What the task asks - Every line of the data below should be retyped exactly, with no images carried over.

Dataset excerpt -

......

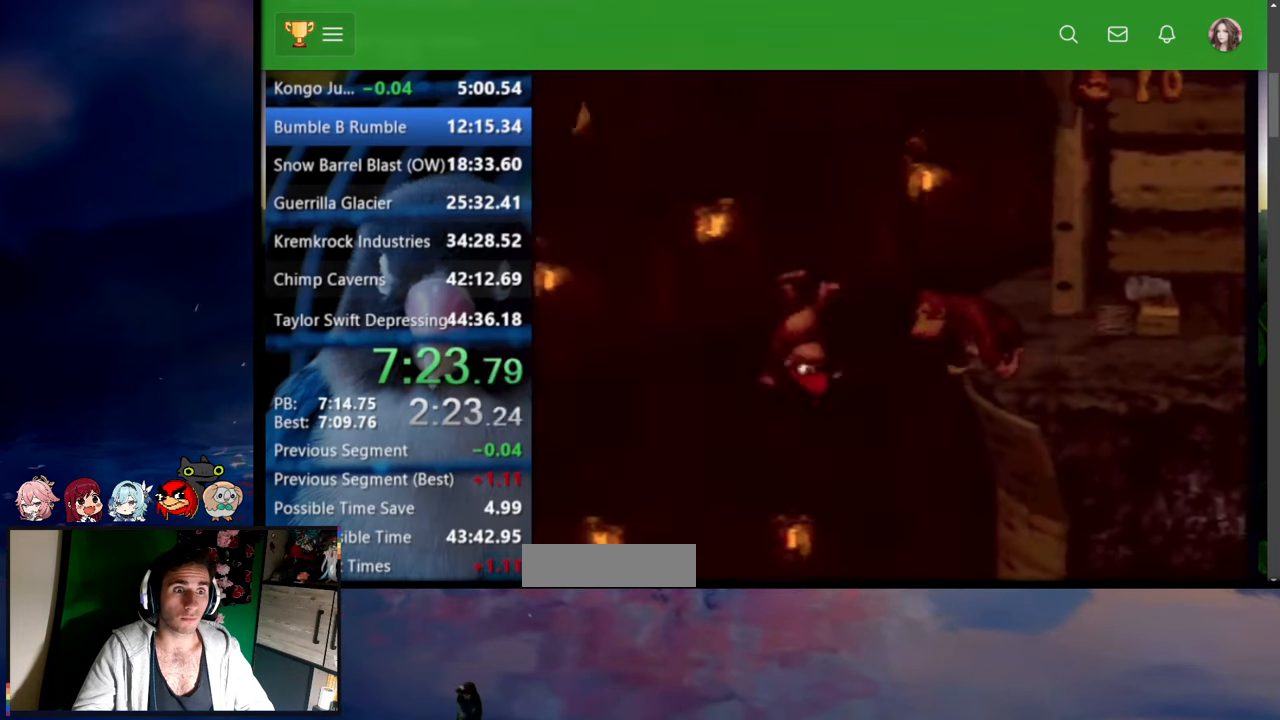
{"buttons": ["B", "X", "Y", "DPAD_UP", "DPAD_LEFT"], "events": [[234, "B", "down"], [250, "X", "down"]]}
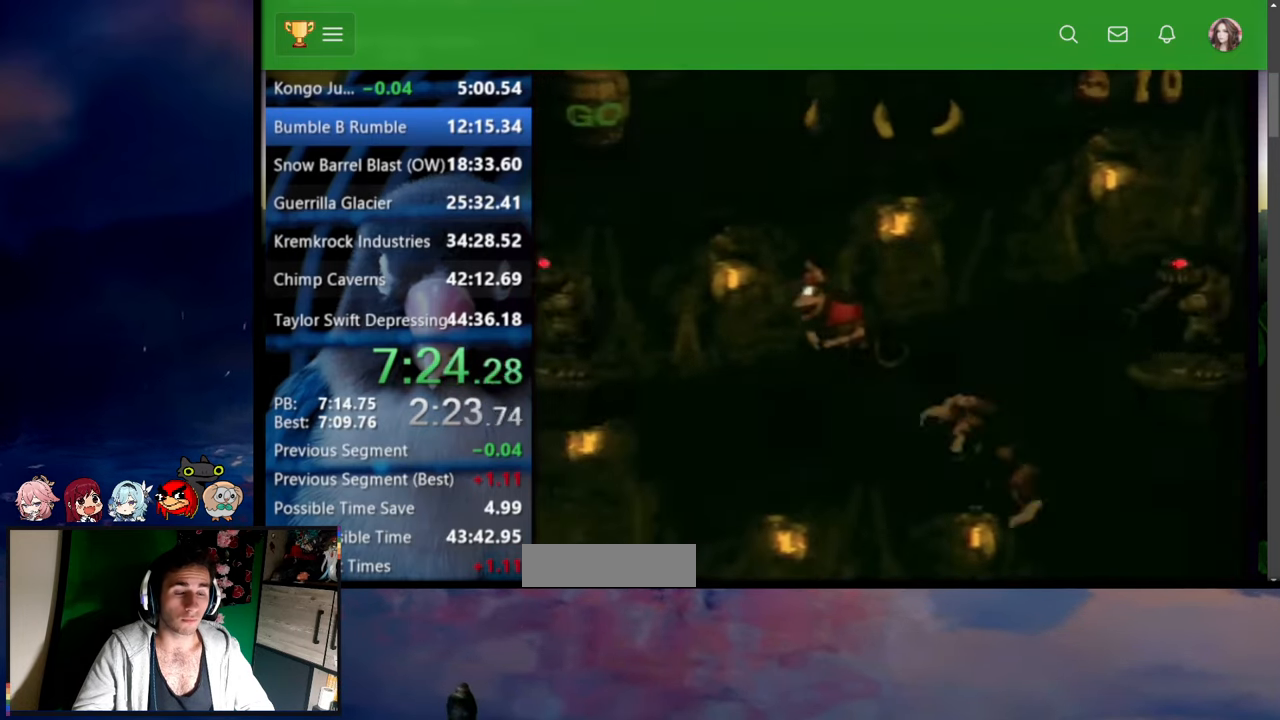
{"buttons": ["Y", "DPAD_UP", "DPAD_LEFT"], "events": [[134, "B", "up"], [134, "X", "up"], [417, "Y", "up"], [467, "Y", "down"]]}
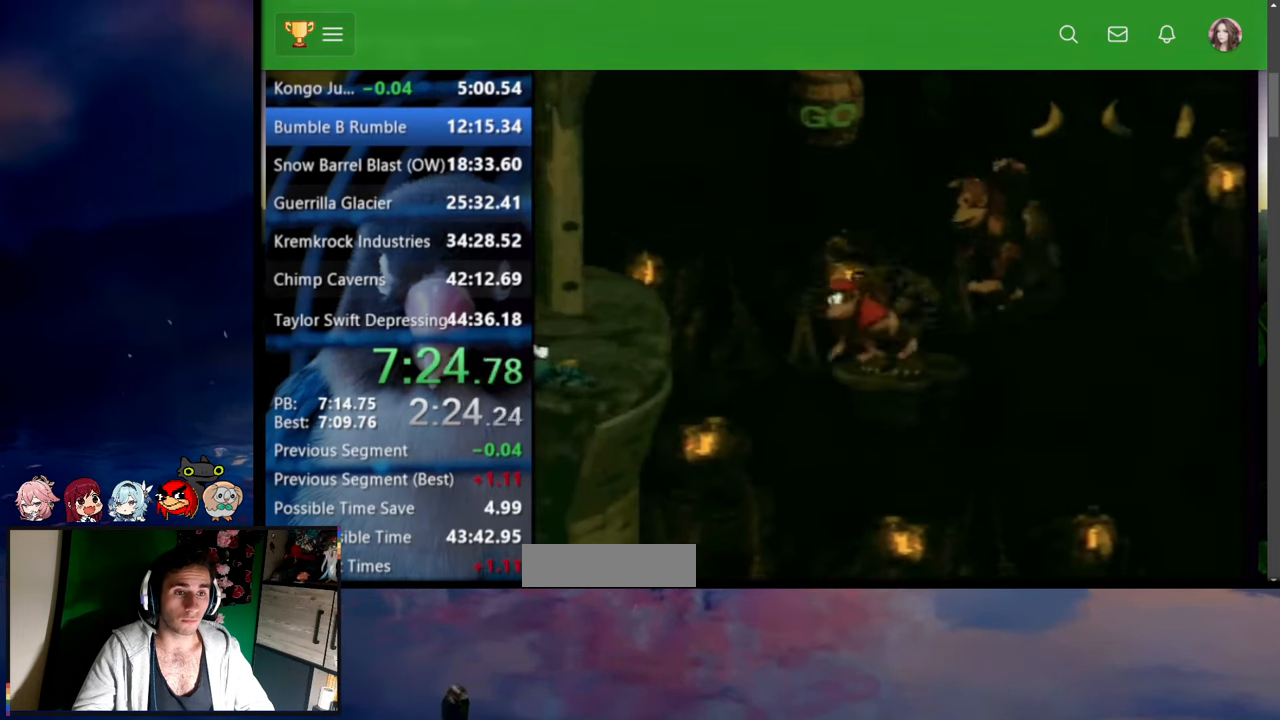
{"buttons": ["B", "X", "Y", "DPAD_UP", "DPAD_LEFT"], "events": [[450, "B", "down"], [450, "X", "down"]]}
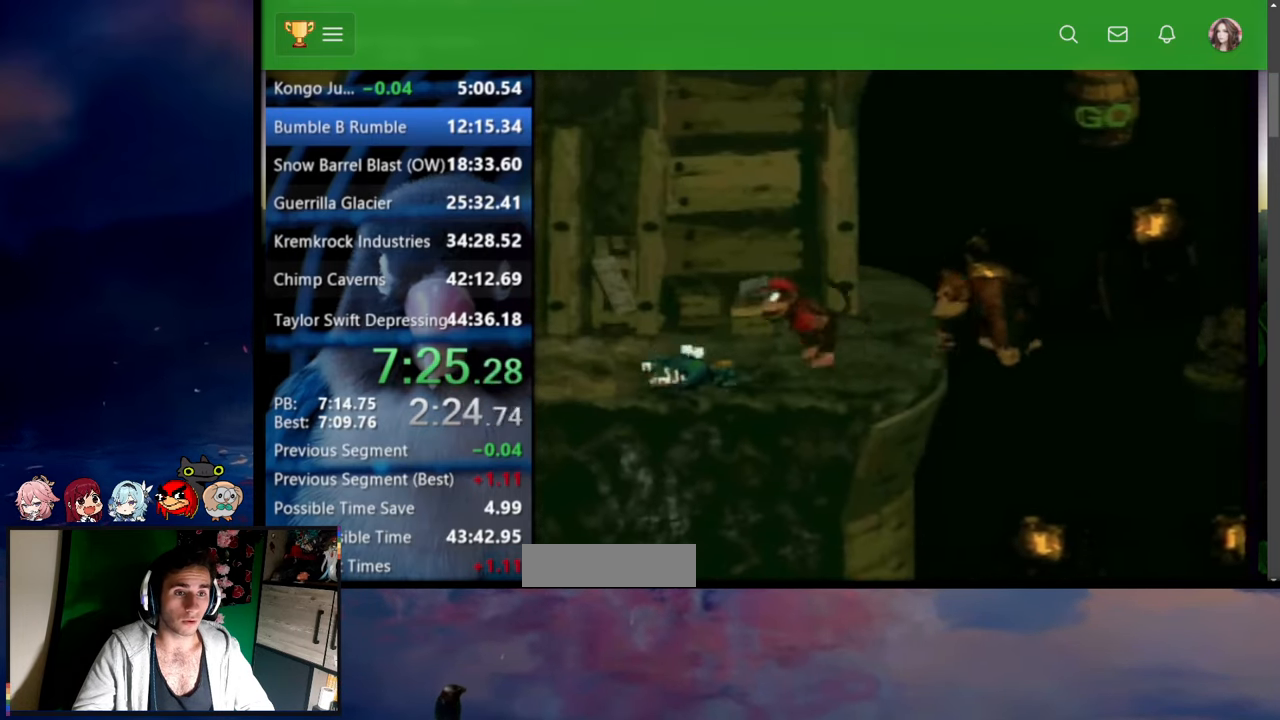
{"buttons": ["Y", "DPAD_UP", "DPAD_LEFT"], "events": [[67, "B", "up"], [67, "X", "up"]]}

......

Written solution -
{"buttons": ["B", "X", "Y", "DPAD_UP", "DPAD_LEFT"], "events": [[234, "B", "down"], [250, "X", "down"]]}
{"buttons": ["Y", "DPAD_UP", "DPAD_LEFT"], "events": [[134, "B", "up"], [134, "X", "up"], [417, "Y", "up"], [467, "Y", "down"]]}
{"buttons": ["B", "X", "Y", "DPAD_UP", "DPAD_LEFT"], "events": [[450, "B", "down"], [450, "X", "down"]]}
{"buttons": ["Y", "DPAD_UP", "DPAD_LEFT"], "events": [[67, "B", "up"], [67, "X", "up"]]}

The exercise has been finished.